§ Requirement: Emit the data below verbatim, stripping out any pictures.
---
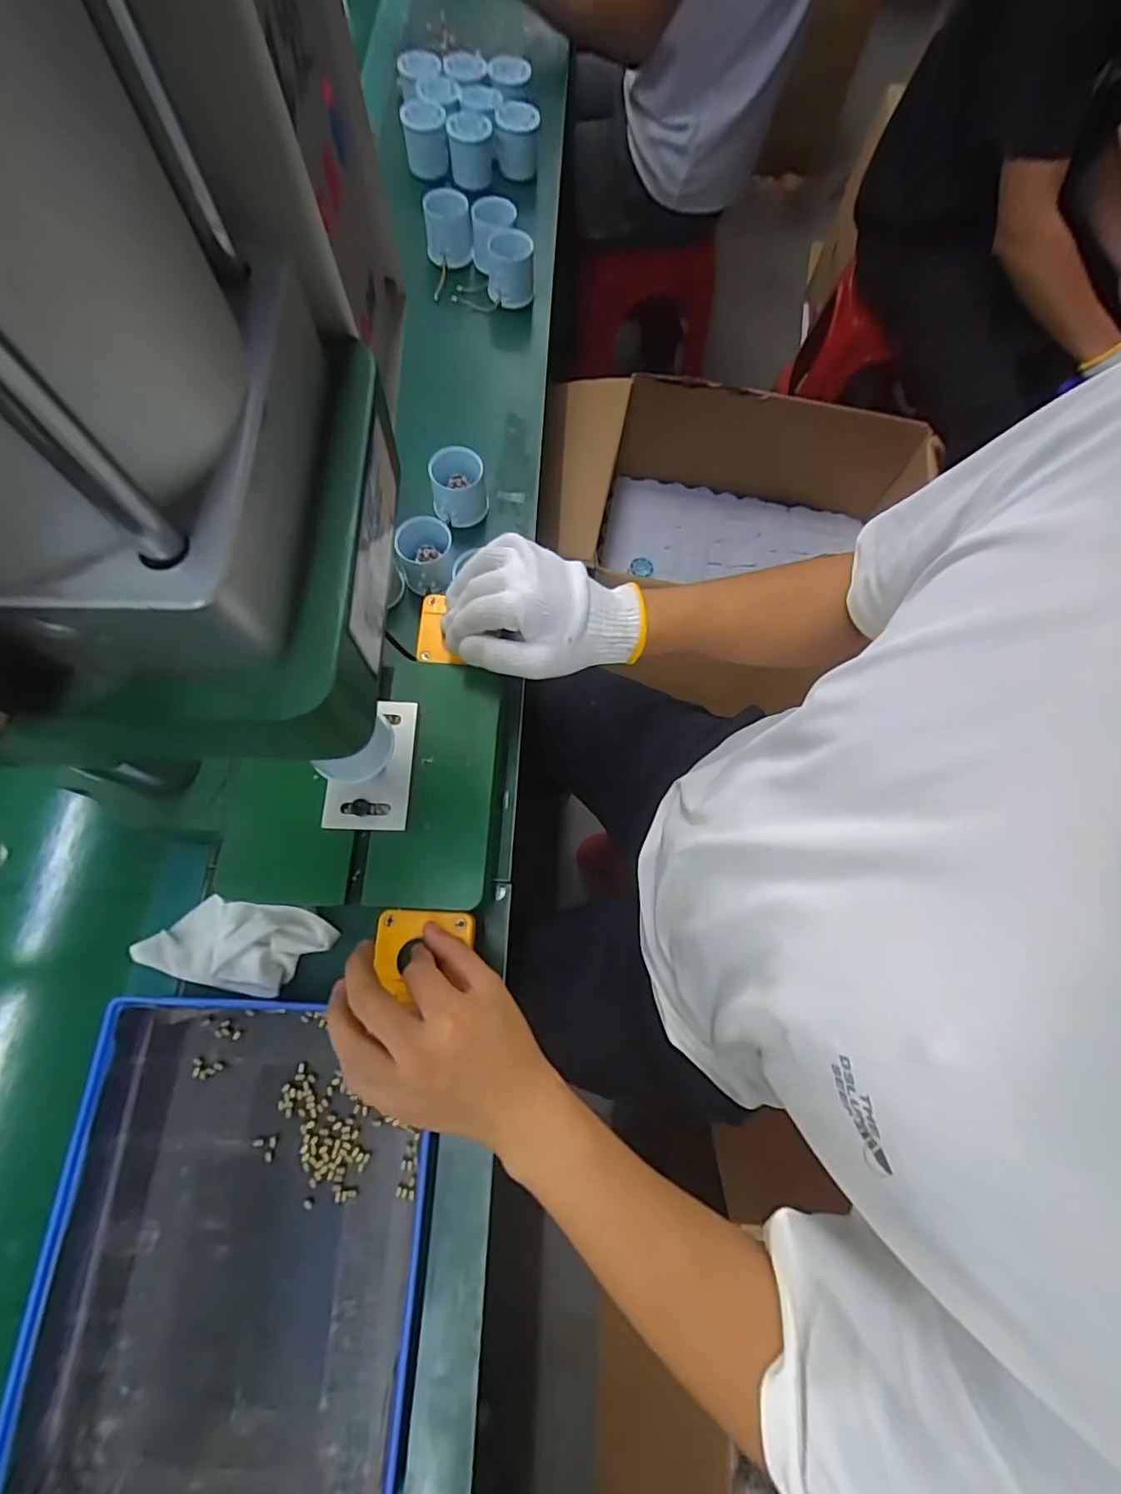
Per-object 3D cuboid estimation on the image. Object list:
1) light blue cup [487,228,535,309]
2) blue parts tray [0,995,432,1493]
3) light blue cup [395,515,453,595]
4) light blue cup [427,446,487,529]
---
§ Exercise output:
Per-object 3D cuboid estimation on the image. Object list:
1) light blue cup [487,228,535,309]
2) blue parts tray [0,995,432,1493]
3) light blue cup [395,515,453,595]
4) light blue cup [427,446,487,529]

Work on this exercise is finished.